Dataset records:
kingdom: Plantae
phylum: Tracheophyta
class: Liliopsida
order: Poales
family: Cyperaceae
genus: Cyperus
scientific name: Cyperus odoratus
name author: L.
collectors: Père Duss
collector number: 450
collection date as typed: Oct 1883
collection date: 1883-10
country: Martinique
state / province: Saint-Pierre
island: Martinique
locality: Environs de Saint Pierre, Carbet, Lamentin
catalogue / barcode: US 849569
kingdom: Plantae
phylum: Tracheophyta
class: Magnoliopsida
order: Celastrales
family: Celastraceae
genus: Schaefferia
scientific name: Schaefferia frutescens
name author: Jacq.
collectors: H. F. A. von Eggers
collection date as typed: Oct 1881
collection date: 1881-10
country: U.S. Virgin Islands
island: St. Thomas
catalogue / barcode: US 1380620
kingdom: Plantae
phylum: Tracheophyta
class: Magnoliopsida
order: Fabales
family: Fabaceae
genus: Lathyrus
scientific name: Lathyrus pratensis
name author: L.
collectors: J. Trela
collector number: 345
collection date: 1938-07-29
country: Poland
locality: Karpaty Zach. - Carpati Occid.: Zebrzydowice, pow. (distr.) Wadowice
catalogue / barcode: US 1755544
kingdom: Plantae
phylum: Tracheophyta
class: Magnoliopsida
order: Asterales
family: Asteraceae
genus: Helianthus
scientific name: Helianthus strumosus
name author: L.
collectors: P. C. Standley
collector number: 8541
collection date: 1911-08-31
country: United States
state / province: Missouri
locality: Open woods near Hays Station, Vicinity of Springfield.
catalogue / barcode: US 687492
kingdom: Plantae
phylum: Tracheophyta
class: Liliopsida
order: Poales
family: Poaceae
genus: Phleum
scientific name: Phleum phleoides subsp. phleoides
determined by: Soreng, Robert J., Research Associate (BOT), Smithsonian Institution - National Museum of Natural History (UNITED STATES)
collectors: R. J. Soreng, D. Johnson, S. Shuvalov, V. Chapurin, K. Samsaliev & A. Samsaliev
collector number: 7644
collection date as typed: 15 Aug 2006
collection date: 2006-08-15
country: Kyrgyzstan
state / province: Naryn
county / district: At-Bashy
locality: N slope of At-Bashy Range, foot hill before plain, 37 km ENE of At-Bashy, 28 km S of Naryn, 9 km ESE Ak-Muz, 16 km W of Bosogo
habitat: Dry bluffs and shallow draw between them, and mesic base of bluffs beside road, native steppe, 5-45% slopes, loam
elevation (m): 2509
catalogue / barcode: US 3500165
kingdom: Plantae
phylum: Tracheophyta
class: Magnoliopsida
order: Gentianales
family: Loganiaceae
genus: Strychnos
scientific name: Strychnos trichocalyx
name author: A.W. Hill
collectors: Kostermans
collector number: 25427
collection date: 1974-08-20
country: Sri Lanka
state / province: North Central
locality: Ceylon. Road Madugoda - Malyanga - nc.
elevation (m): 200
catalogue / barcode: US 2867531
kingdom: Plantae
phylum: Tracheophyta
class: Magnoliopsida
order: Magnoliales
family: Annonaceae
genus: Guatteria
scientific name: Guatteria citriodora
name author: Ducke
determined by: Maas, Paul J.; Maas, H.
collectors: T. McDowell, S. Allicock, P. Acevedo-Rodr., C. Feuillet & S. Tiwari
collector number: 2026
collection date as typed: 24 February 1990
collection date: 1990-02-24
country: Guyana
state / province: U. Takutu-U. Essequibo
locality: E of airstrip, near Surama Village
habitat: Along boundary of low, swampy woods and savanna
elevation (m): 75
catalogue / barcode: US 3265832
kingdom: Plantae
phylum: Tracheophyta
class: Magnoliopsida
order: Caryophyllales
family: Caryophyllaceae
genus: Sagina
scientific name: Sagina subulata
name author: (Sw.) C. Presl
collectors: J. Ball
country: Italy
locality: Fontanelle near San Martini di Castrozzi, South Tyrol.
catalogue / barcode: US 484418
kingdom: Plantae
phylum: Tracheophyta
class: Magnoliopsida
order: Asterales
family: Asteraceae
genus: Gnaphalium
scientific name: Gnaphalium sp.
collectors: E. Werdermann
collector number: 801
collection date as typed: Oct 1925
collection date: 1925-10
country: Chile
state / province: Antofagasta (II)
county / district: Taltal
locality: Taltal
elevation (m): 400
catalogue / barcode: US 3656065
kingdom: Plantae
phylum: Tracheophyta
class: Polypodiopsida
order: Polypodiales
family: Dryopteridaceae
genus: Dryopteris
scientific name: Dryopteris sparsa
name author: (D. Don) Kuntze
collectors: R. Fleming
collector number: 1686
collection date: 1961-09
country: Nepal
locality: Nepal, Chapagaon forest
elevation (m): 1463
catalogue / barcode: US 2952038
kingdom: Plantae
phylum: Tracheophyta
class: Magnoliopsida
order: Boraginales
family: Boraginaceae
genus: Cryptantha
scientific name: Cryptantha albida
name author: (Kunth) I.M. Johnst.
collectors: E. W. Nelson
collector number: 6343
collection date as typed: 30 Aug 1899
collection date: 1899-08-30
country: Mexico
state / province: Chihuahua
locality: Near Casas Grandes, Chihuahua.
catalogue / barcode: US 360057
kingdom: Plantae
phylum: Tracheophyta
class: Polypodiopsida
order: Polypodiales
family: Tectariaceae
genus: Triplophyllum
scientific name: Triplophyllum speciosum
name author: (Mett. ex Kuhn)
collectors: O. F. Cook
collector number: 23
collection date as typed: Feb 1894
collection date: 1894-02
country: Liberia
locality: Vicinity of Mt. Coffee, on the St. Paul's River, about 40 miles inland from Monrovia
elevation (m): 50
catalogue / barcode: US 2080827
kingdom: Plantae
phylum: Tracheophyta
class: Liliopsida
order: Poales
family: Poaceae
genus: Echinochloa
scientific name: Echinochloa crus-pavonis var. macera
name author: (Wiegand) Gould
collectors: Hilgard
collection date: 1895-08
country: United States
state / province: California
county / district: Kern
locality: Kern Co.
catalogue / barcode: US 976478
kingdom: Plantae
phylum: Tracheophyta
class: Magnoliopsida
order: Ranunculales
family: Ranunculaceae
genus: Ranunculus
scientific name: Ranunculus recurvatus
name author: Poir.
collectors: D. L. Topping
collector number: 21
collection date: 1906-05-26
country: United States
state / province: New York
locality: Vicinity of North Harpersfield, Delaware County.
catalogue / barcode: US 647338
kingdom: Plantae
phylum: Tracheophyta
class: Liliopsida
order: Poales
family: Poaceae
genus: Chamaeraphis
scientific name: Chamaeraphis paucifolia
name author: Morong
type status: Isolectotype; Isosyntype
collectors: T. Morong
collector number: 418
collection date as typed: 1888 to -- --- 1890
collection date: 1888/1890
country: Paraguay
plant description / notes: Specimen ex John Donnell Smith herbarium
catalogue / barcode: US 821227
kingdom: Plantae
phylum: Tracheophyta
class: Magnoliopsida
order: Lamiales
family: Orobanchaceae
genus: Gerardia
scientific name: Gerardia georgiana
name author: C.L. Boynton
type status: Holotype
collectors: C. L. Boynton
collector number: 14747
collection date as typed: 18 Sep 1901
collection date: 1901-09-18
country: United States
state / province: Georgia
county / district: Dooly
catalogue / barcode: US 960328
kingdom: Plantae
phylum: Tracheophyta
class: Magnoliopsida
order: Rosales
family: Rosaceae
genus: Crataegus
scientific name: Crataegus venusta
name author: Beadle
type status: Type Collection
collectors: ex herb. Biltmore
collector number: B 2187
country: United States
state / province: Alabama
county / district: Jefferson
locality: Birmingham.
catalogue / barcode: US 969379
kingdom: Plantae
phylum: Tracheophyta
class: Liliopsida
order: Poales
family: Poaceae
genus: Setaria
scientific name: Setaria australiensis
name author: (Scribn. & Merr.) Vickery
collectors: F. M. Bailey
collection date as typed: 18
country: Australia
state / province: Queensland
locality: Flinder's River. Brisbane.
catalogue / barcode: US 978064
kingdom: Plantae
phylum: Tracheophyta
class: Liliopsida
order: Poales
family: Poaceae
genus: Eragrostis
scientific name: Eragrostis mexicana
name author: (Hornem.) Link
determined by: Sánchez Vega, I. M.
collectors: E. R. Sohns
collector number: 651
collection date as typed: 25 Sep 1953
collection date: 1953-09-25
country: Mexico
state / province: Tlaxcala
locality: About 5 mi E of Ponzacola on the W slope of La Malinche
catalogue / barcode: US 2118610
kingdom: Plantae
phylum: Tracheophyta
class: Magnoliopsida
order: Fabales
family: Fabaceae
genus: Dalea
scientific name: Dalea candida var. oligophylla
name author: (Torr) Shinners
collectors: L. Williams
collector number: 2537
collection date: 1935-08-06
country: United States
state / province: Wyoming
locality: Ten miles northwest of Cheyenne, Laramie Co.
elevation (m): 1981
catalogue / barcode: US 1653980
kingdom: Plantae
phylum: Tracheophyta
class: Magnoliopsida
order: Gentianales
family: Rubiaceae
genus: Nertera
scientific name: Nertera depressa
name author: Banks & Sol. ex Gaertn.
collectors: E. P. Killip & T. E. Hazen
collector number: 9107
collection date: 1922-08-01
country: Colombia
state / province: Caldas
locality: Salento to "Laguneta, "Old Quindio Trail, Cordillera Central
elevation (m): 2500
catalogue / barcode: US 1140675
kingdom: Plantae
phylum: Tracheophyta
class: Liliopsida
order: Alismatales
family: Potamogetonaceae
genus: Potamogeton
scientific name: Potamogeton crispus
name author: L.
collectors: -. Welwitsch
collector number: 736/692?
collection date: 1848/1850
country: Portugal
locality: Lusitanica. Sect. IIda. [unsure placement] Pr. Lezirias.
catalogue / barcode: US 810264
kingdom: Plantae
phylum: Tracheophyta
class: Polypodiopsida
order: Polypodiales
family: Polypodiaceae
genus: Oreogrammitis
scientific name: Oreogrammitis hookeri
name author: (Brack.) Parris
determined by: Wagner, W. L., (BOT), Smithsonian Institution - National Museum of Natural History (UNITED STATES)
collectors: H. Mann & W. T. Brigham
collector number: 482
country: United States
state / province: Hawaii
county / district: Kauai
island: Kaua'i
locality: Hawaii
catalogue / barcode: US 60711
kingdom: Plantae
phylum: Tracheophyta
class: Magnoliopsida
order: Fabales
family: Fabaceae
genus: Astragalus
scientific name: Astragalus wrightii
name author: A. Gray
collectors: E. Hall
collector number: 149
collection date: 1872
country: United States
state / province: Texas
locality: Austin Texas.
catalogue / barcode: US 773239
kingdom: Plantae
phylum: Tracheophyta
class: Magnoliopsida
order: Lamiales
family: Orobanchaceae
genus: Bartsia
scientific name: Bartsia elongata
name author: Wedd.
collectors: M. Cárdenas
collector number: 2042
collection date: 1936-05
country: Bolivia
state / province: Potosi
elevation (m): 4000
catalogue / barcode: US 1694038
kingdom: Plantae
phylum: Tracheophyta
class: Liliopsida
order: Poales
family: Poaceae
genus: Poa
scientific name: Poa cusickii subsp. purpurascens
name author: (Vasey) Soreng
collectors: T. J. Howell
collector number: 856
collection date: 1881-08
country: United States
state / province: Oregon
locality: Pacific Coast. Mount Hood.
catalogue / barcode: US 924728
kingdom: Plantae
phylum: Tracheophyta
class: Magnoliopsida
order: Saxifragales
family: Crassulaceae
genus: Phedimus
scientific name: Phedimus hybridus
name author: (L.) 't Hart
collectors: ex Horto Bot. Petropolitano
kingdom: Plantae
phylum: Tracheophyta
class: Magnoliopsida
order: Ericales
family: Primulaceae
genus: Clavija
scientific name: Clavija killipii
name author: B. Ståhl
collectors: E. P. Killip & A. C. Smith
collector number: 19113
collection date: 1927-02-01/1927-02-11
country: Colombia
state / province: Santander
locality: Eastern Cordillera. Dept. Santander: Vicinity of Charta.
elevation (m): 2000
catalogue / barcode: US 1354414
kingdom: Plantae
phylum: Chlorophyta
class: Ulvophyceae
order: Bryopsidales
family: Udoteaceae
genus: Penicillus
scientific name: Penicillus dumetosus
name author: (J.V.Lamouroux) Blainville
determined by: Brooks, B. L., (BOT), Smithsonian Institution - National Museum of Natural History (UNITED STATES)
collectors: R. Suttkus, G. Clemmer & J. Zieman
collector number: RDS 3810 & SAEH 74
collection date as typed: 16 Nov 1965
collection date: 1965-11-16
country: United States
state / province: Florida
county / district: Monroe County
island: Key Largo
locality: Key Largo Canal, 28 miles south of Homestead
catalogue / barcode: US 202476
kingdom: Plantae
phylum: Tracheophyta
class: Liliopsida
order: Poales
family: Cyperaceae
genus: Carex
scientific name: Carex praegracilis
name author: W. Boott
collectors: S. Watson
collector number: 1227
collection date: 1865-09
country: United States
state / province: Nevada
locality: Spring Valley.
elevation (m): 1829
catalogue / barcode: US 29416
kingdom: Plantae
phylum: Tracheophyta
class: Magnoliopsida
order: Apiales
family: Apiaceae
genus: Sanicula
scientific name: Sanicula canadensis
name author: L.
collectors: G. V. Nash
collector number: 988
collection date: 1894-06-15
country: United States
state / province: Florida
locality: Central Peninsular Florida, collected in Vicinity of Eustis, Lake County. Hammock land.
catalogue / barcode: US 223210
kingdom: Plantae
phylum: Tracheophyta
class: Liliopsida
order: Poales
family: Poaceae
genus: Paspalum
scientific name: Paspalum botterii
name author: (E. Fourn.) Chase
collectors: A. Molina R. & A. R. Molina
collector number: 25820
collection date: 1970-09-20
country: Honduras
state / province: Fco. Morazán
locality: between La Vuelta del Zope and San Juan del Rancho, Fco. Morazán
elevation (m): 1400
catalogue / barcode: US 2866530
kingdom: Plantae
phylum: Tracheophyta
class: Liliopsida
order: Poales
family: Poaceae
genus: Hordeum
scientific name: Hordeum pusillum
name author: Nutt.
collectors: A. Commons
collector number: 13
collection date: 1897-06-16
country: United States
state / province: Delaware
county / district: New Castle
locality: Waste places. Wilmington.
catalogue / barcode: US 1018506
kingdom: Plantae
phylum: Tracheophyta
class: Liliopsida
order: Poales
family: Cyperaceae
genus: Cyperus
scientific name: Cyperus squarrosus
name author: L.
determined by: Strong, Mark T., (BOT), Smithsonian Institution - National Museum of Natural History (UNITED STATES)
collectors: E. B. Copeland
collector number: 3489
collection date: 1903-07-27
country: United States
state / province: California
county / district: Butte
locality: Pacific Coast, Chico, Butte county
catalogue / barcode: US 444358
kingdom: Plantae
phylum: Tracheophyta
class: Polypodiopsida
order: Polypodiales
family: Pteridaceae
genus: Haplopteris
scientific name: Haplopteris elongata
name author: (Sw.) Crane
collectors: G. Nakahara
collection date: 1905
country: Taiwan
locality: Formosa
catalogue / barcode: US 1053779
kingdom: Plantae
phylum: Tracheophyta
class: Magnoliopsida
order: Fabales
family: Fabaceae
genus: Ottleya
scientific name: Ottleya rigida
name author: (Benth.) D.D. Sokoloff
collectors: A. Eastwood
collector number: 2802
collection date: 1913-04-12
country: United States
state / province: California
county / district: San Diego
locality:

TASK DETAILS
Set out the material as a numbered list, from its first line through the line with "scientific name: Schaefferia frutescens", and skip any blank lines.

TASK RESULT
1. kingdom: Plantae
2. phylum: Tracheophyta
3. class: Liliopsida
4. order: Poales
5. family: Cyperaceae
6. genus: Cyperus
7. scientific name: Cyperus odoratus
8. name author: L.
9. collectors: Père Duss
10. collector number: 450
11. collection date as typed: Oct 1883
12. collection date: 1883-10
13. country: Martinique
14. state / province: Saint-Pierre
15. island: Martinique
16. locality: Environs de Saint Pierre, Carbet, Lamentin
17. catalogue / barcode: US 849569
18. kingdom: Plantae
19. phylum: Tracheophyta
20. class: Magnoliopsida
21. order: Celastrales
22. family: Celastraceae
23. genus: Schaefferia
24. scientific name: Schaefferia frutescens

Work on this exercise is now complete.